Rather than public safety spearheaded by police, abolitionists call for the communities themselves to take the lead. Neighbours can learn to deescalate incidents, respond to mental health issues and hold one another accountable for their communities. Most conflicts could be disrupted through mediation, or defused by social workers or mental health workers and other care providers.

But the calls to abolish police and prisons don't ignore the inevitability of violence. Instead, abolitionists argue that police don't actually stop violence from happening, and that a better administration of justice should come from communities holding people accountable. Addressing the conditions that lead to people committing violence would prevent it from happening in the first place, they argue, while prisons don't inherently repair the health or harms that lead to a person's imprisonment, including their mental health, addiction or abuse.

The National Crime Victimisation Survey found that roughly half of all sexual assaults, robberies and aggravated assaults go unreported.
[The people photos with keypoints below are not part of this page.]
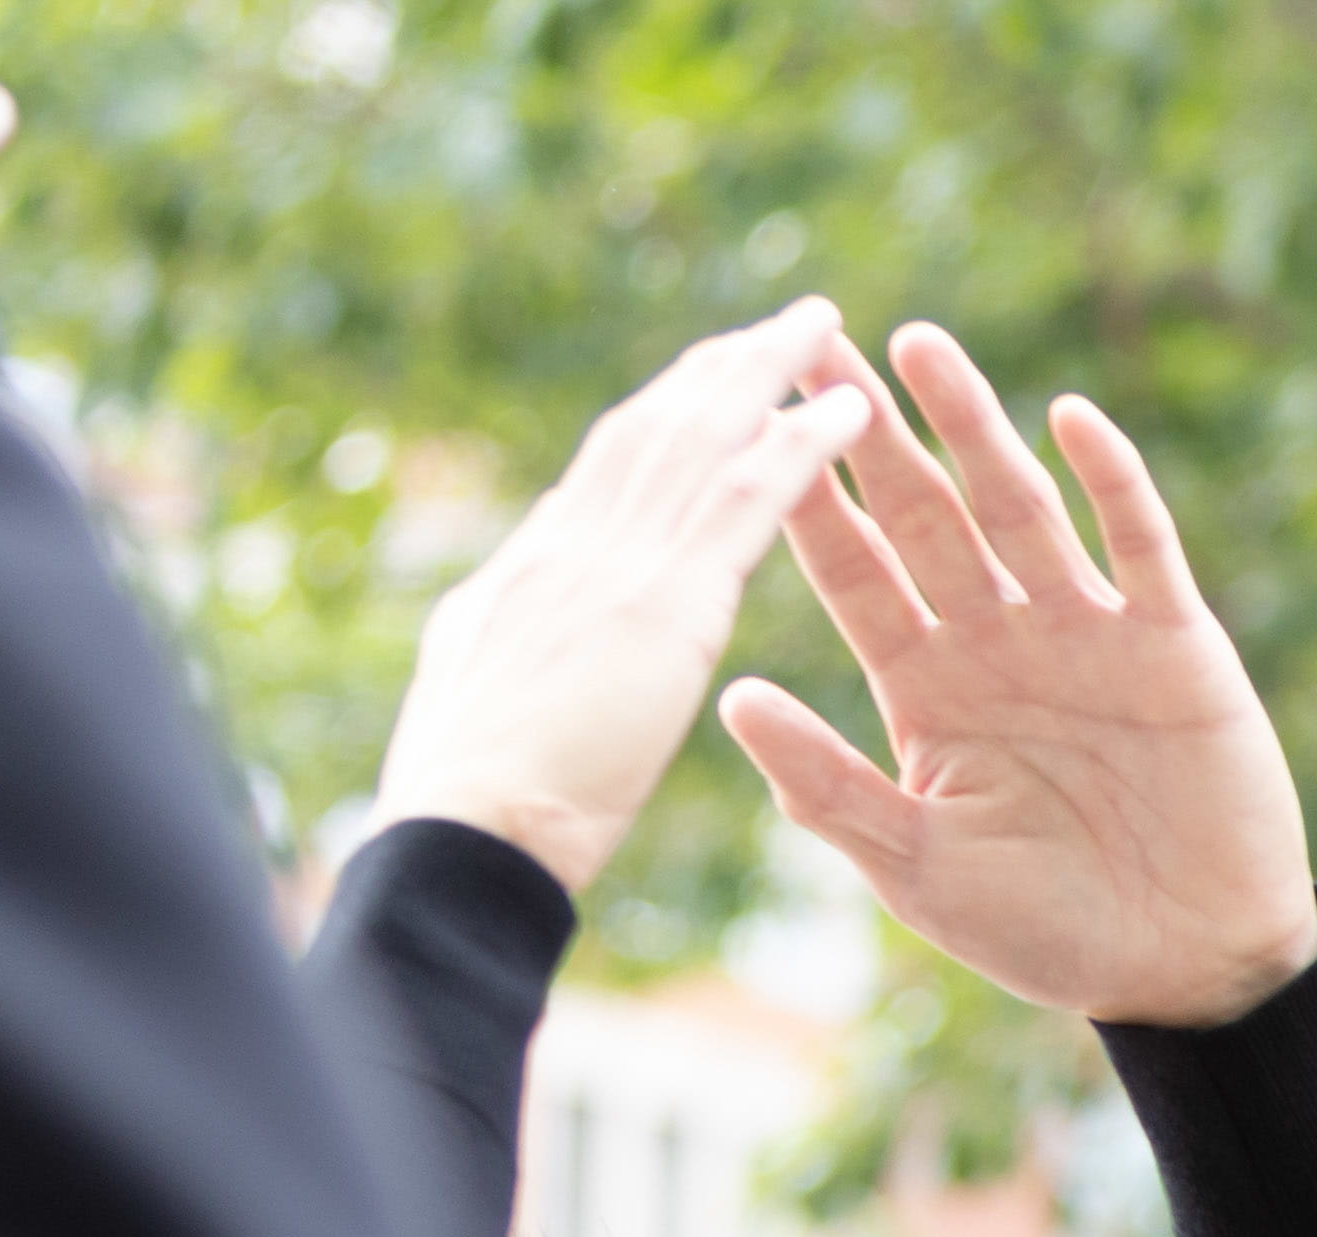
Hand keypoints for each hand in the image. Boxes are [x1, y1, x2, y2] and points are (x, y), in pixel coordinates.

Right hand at [369, 309, 882, 896]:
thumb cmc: (467, 803)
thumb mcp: (479, 690)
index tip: (699, 383)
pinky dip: (800, 447)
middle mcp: (572, 544)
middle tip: (778, 323)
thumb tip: (511, 600)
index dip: (659, 420)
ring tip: (823, 327)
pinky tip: (850, 413)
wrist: (467, 832)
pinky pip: (746, 500)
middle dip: (717, 368)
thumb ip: (511, 631)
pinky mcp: (667, 604)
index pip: (603, 473)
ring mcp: (617, 565)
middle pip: (654, 427)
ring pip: (703, 438)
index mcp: (530, 572)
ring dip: (766, 373)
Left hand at [721, 329, 1316, 1031]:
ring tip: (917, 345)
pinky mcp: (1172, 640)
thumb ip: (830, 787)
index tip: (744, 421)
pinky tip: (1069, 419)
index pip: (851, 570)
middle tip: (812, 339)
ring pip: (1017, 505)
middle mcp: (997, 640)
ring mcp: (1085, 631)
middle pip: (919, 512)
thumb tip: (731, 699)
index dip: (801, 497)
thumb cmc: (1049, 932)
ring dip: (970, 426)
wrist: (1189, 970)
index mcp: (927, 688)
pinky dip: (1109, 480)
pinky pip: (1138, 543)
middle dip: (866, 429)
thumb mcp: (921, 870)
For every 1,000 people who commit sexual assault, roughly 995 do not spend any time in prison, according to the Rape, Abuse and Incest National Network, the nation's largest organisation against sexual violence.

As for court systems, abolition would dramatically reduce the number of people in pretrial detention — people held in jails before they're convicted of a crime. The number of people in US jails before they've been convicted swelled by 433 per cent from the 1970s to 2015, according to the Vera Institute of Justice.

A 2018 report from the National Institutes of Health determined that a "combined investment in a public health, community-based approach to violence prevention and a criminal justice approach focused on deterrence can achieve more to reduce population-level rates of urban violence than either can in isolation."

The Bay Area Transformative Justice Collective, for example, shifted from thinking about transformative justice within "communities" to "pods", which are "made up of the people that you would call on if violence, harm or abuse happened to you", had witnessed, or wanted accountability for.

"Why can't we be the ones taking care of each other, instead of police, who tend to escalate and further traumatise people when that doesn't need to happen?" Walton argues. "Why not invest in people who are going to see you as a neighbour, a cousin, a friend, a loved one, that they care for and want to take care of? That's the idea behind the solutions we want to see, that they need to be based in communities that see people as people, people connected to them and that they're accountable to."